Aviptadil was never approved in the U.S. It was discovered by Sami Said and Viktor Mutt in 1970. After some initial successes in the early 2000s for hypertension and ARDS that were not duplicated, the drug has languished. Nonclinical studies show that VIP is highly concentrated in the lung and specifically binds to the ATII cell, where it prevents NMDA-induced caspase-3 activation in the lung, inhibits IL6 and TNFalpha production. All of these suggest it could demonstrate benefit in COVID-19. Because it is naturally found in the lung and other parts of the body, it does not appear to have any human toxicity. It would also have a very lost cost of manufacture compared to proprietary biologics.

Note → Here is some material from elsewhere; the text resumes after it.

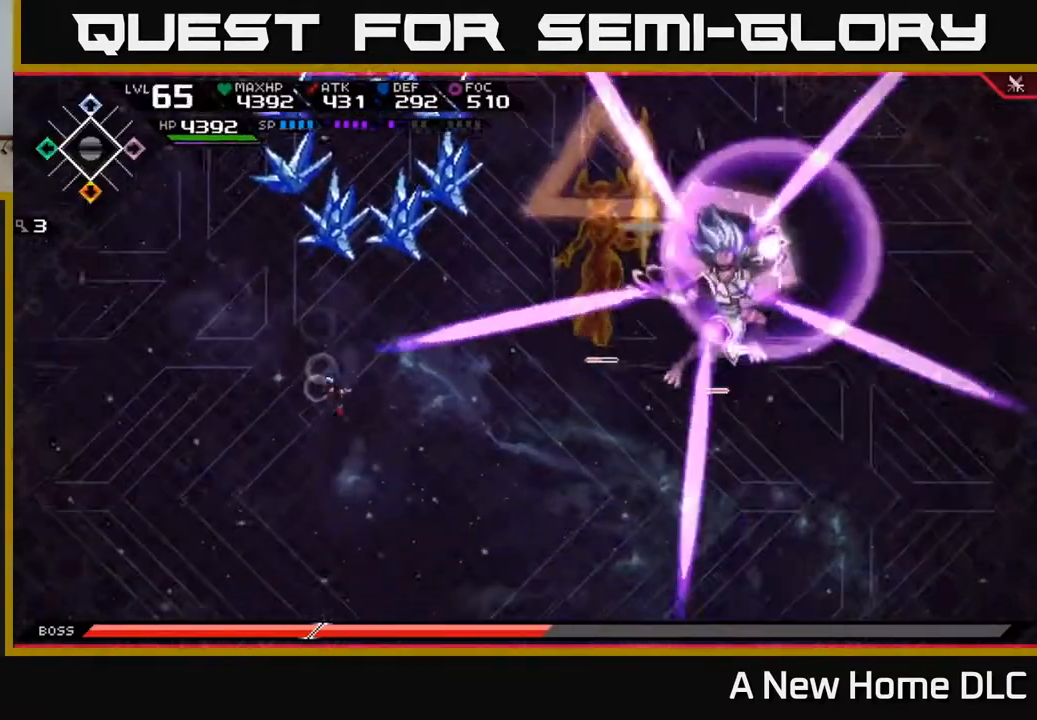
{"buttons": [], "left_stick": "down", "right_stick": "center", "events": [[267, "left_stick", "down"], [317, "L1", "down"], [433, "L1", "up"]]}
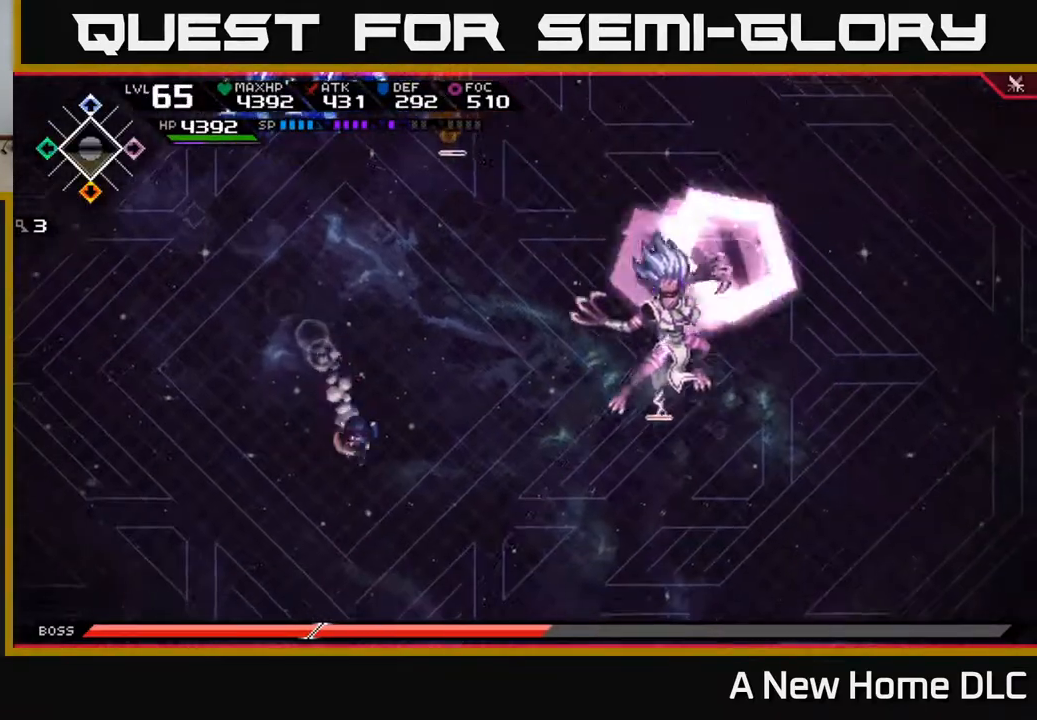
{"buttons": [], "left_stick": "up", "right_stick": "center", "events": [[33, "L1", "down"], [133, "L1", "up"], [267, "left_stick", "right"], [333, "left_stick", "up-right"], [500, "left_stick", "up"]]}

Javitt says, “I think we built a team of people who are extraordinarily good at taking assets that big pharma has not been willing to develop. In the case of aviptadil, it is a generic molecule that had potentially great medical value but limited commercial value.” I think we’ve found a path to take this kind of known asset to patients and potentially to the marketplace in a highly cost-efficient manner that could change the pharmaceutical paradigm of a billion-dollar development program.”